Stored entries:
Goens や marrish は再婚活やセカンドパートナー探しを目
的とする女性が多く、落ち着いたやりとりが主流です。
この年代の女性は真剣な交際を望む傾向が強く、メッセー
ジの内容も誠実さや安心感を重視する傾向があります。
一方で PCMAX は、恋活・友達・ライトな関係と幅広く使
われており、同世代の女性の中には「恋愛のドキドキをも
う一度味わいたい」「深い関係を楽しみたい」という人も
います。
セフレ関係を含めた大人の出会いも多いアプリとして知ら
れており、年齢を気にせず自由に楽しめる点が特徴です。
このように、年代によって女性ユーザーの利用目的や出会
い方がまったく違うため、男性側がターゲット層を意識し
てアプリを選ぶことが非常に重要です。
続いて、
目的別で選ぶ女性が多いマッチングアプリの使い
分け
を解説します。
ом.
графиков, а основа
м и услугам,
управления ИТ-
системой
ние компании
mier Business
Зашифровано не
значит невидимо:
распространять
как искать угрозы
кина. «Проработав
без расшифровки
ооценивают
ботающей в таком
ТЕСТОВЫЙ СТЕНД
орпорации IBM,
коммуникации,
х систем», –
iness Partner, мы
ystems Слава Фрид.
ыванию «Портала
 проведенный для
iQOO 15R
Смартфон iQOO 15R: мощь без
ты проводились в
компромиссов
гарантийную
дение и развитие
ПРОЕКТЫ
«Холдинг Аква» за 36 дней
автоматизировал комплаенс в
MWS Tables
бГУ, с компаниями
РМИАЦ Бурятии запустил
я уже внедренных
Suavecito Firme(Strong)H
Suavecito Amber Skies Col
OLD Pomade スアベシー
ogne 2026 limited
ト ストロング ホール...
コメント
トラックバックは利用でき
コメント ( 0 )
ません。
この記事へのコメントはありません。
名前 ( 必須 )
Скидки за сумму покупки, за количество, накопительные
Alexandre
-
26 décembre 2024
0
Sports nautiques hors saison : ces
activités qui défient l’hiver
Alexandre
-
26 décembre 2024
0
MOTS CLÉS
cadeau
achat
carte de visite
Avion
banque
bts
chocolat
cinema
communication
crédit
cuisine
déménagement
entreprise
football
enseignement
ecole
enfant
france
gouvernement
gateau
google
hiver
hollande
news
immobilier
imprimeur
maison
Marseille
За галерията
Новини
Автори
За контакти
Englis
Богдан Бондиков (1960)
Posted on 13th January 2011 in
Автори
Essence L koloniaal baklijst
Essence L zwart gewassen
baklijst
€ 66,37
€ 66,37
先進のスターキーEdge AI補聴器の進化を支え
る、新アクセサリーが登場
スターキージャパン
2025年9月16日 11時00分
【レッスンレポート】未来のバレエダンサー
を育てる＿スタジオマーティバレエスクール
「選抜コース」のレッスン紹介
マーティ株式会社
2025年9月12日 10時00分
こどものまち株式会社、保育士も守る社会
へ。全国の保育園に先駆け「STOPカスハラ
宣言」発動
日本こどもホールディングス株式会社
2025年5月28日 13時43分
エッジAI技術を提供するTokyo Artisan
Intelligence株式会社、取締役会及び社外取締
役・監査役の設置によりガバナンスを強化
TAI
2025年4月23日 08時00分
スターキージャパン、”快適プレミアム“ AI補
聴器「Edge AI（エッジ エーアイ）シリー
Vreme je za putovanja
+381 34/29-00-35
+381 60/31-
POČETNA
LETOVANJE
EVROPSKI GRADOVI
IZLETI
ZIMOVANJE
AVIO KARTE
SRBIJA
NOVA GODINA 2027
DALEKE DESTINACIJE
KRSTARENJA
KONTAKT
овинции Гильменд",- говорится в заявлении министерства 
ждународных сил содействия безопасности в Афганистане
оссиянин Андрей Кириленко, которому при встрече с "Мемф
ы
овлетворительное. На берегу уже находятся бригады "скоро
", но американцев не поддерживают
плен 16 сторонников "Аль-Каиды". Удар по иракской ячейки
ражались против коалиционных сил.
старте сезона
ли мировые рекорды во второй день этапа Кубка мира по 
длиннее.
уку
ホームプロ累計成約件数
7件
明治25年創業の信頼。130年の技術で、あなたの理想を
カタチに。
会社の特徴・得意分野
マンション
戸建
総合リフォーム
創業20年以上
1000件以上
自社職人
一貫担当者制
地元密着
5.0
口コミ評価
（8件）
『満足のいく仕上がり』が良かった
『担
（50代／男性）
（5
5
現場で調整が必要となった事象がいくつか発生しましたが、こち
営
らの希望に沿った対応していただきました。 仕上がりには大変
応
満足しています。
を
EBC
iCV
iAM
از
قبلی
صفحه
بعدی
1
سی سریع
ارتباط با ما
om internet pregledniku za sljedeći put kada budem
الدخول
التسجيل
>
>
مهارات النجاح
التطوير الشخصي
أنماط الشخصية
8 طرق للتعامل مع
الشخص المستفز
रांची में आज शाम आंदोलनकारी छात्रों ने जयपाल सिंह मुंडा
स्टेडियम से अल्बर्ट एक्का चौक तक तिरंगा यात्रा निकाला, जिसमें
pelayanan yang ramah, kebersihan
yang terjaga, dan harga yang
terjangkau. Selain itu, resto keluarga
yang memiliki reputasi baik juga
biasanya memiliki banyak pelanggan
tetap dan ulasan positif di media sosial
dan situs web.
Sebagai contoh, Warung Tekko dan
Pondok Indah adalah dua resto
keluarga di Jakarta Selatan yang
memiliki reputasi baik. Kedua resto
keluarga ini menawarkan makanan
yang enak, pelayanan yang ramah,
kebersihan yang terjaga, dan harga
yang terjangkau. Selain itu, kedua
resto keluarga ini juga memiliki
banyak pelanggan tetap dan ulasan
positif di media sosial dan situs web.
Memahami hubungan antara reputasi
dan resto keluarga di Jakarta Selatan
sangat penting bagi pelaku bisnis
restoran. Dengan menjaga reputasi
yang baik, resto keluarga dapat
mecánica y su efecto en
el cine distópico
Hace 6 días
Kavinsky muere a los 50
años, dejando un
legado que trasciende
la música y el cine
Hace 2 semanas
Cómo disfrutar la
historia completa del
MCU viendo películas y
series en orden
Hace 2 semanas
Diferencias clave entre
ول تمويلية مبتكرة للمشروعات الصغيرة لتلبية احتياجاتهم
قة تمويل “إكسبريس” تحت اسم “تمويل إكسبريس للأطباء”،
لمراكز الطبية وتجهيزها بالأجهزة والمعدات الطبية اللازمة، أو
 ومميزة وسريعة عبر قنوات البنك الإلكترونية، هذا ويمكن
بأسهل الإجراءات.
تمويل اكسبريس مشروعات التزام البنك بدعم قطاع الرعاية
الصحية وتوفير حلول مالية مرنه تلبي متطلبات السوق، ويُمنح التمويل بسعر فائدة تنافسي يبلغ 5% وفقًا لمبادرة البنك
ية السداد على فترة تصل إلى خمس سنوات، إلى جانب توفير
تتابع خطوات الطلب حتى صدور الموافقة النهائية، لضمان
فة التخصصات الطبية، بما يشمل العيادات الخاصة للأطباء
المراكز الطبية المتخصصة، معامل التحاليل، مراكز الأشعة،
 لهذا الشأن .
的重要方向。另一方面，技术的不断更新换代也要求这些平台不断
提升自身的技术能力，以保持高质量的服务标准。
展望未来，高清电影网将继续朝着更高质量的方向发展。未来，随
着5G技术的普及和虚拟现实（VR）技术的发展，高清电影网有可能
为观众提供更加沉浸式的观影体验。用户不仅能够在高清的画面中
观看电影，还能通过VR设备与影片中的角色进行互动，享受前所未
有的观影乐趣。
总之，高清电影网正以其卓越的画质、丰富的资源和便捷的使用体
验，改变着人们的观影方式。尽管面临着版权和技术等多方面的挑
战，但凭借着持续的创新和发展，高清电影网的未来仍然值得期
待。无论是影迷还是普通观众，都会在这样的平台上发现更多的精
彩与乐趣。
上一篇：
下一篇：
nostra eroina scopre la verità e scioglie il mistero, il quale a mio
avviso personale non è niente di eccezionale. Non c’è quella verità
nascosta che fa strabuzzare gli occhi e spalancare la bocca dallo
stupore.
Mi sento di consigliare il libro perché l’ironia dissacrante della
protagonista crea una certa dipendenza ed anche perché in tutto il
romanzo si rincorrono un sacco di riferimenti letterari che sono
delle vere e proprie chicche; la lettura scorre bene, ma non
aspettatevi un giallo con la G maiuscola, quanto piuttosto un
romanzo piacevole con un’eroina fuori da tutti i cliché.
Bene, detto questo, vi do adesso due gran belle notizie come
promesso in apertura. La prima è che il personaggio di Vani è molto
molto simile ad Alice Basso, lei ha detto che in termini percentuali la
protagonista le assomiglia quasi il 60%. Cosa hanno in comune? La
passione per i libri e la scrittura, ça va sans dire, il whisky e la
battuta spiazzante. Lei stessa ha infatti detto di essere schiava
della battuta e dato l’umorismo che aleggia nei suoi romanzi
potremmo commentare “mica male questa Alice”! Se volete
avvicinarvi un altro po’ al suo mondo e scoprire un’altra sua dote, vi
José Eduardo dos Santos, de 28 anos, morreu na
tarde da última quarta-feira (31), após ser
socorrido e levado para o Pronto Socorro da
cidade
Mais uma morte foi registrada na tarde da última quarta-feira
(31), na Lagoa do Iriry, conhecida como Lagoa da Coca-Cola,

#### [Requirement]
Give the number of lines in the records that contain the string "feira", and write nothing besides that number.

#### [Response area]
2